> _What the task asks_: Some lines in the entries contain the word "into". Copy all of them.

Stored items

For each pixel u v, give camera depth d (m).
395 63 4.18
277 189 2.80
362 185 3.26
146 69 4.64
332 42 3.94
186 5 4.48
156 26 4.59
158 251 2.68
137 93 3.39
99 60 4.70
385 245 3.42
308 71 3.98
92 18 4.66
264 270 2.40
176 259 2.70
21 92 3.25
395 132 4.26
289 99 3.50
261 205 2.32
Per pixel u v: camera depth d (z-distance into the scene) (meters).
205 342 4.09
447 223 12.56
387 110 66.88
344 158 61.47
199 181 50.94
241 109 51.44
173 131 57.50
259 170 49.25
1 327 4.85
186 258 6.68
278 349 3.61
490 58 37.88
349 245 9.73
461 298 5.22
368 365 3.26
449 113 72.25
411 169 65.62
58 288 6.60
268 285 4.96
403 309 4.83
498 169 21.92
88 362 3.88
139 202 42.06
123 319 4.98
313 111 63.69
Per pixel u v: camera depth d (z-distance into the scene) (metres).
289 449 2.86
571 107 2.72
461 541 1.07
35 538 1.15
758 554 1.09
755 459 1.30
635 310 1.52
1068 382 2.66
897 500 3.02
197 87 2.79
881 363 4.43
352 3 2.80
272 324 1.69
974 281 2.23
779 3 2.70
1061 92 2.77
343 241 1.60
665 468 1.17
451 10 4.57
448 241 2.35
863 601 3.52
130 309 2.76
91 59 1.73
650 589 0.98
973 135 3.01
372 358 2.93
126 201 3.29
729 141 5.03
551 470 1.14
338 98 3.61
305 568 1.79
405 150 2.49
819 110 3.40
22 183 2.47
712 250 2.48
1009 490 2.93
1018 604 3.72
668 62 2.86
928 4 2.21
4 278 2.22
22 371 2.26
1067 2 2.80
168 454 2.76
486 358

> _Solution to the exercise_:
Per pixel u v: camera depth d (z-distance into the scene) (meters).
Per pixel u v: camera depth d (z-distance into the scene) (metres).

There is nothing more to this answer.